Endrita was born and grew up in Pristina, Kosovo, She came from a family of ethnic Albanians. Her father was a doctor, her mother was pharmacist and Endrita and her younger sister considered themselves destined for university education and independent, comfortable, modern living. But then came the ’90s, the Balkan war, the fighting and the bombings, and their world changed forever. The parents were suddenly stripped of their role in the family and replaced by family/community elders and the revival of ancient values and way of life. The elders in Endrita’s extended family clan were aware that none of their members had been particularly active on the Albanian nationalistic front, the fact that was threatening their safety and well-being in the new order. They concentrated on rectifying the position and one of the avenues to an improved status was to marry off the girls to people in power. As long as they had a few teenage virgins to trade in exchange for safety and profit, they were into a winner.
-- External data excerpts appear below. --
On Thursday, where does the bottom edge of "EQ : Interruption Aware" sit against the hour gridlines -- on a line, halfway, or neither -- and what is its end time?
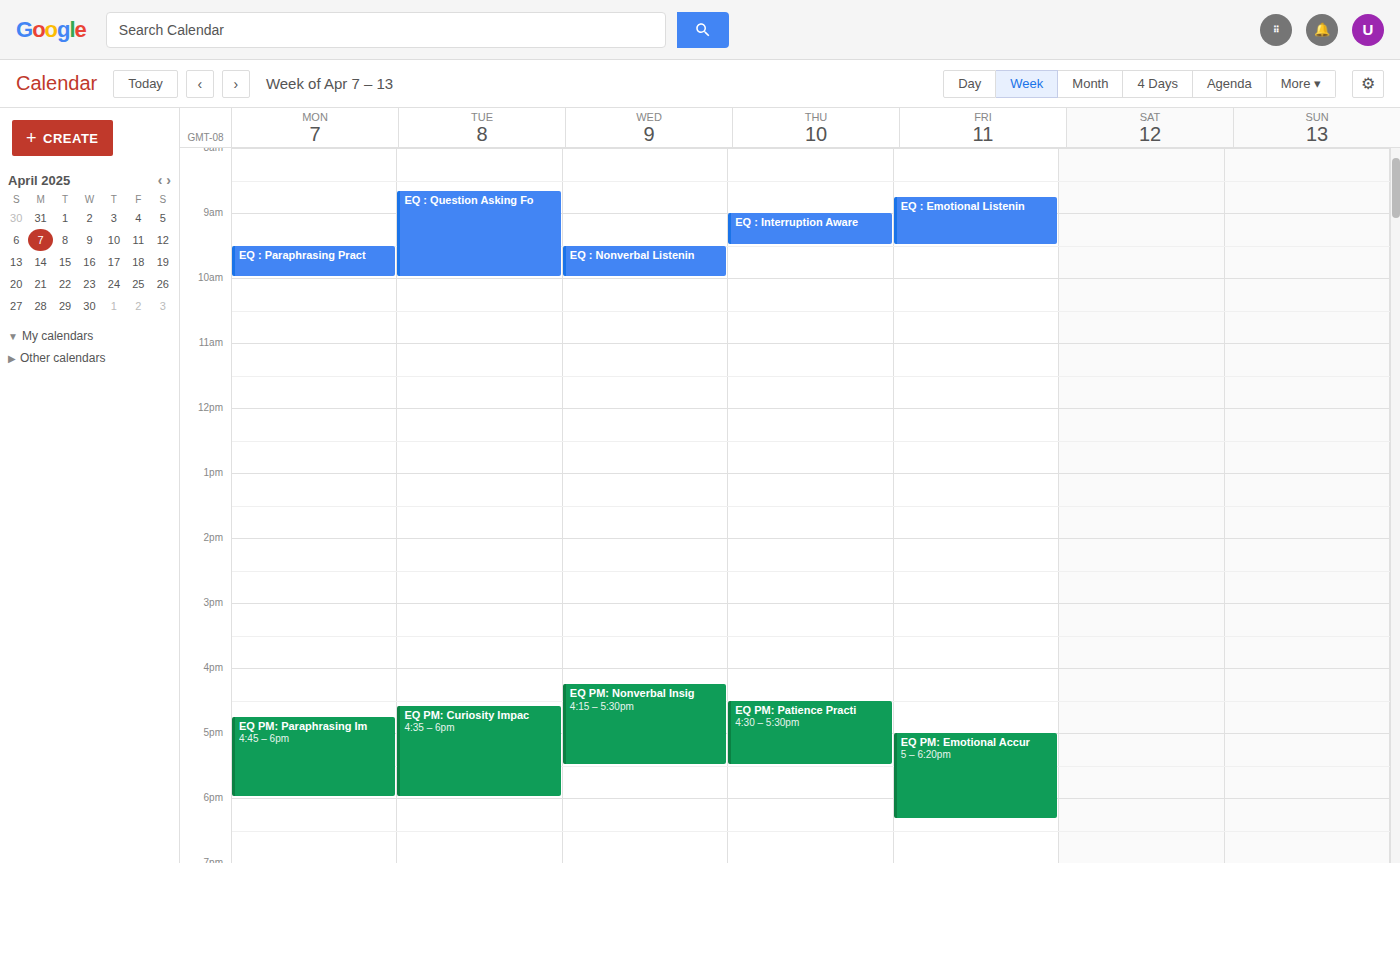
9:30 AM -- halfway between the 9 AM and 10 AM lines.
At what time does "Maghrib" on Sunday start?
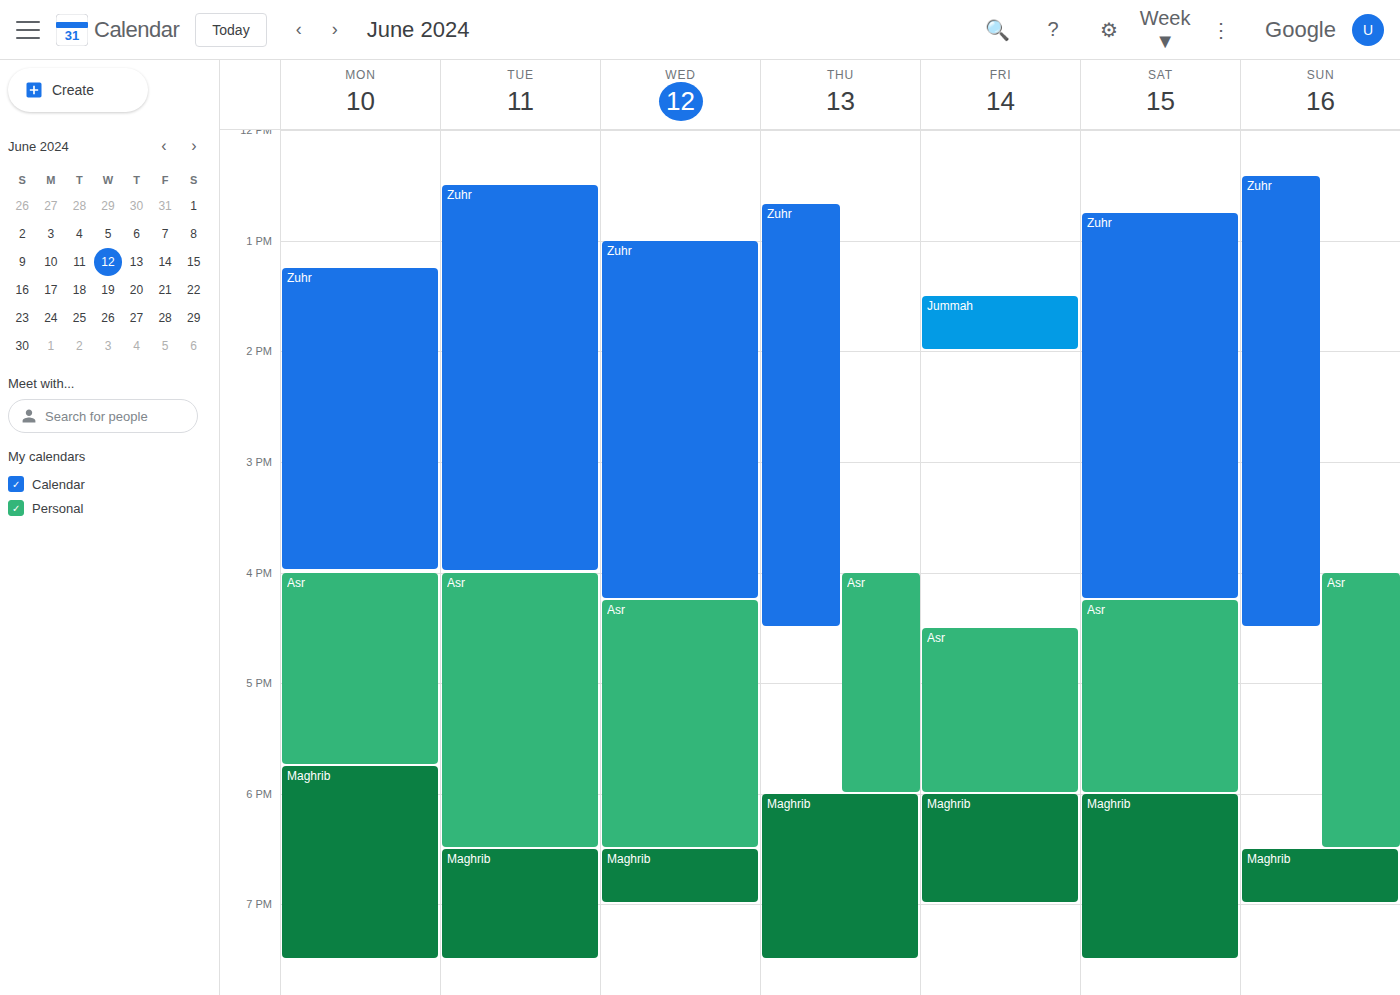
6:30 PM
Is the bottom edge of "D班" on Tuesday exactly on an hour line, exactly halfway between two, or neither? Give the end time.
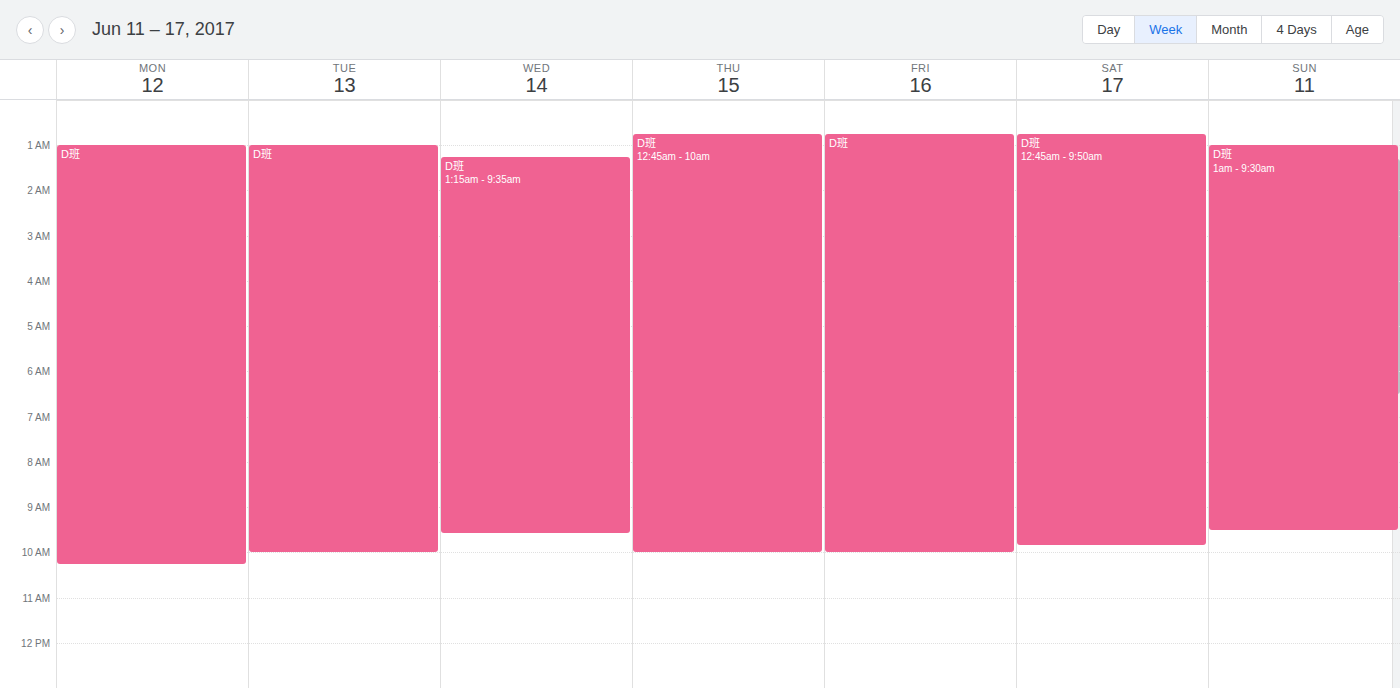
10:00 AM -- exactly on the 10 AM line.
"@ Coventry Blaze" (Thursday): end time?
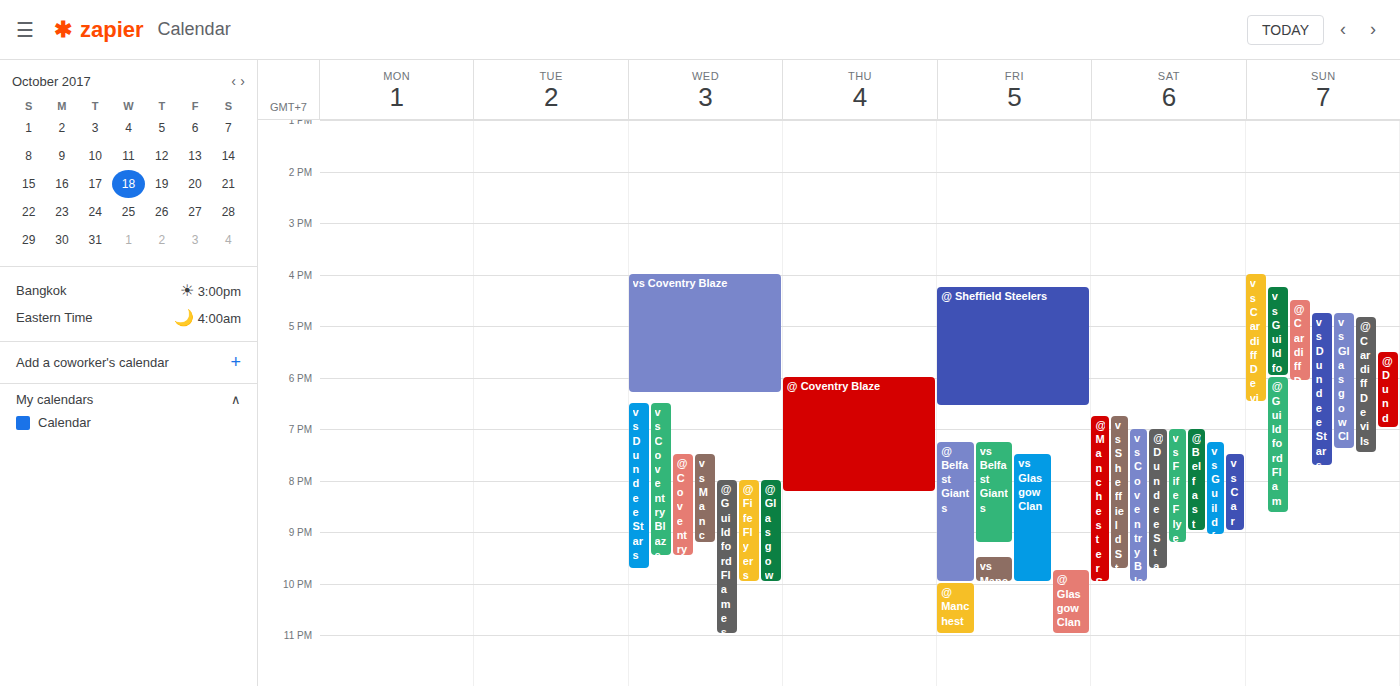
8:15 PM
Endrita had a couple of problems with that plan. She was in love with Jak, a man of no power or consequence and therefore ineligible, and she wasn’t a virgin. When she caught the eye and attentions of a senior police officer, the situation became very serious. Her parents, unwilling to see their daughter married to someone she didn’t love and aware of the dire consequences for herself and everyone else in the family if she was found to be ‘damaged’, they sent the younger daughter to relatives in Croatia and put together whatever money they still had control over to send Endrita to the UK and Jak.
They liked Jak,
Everyone liked Jak.
Some ten years Endrita’s senior, he’d entered the UK illegally a few months earlier, applied for asylum and worked in London bars, mixing mostly with models, fashion designers and PR agents. Life was great. Jak was going to secure the beautiful, tall and slim Endrita a few modelling contracts and they were going to get married just as soon as his immigration status was sorted out. In the meantime, there were the bright lights and London night life to enjoy. And drink, And drugs. Soft drugs, at first. Then the harder stuff. Then one or two or three photographers and agents expressed an interest in getting to know Endrita a bit better before offering her a modelling contract. Jak saw no harm in that. That was the way of the world that they lived in. Then Jak got arrested for drug dealing leaving Endrita in the hands of his best friend, the human trafficker and the owner of one of the establishments offering 24/7 sex.
Endrita became available for sex 24/7.
A couple of moths later a Mancunian on a trip to London availed himself of her services, took pity on her, brought her up north with him and helped her to apply for asylum.
There’s no fit ending to this story. Interpreters rarely learn the outcome of individual cases. I don’t know what’s happened to Endrita.
At the time of her immigration interview she was drug-free.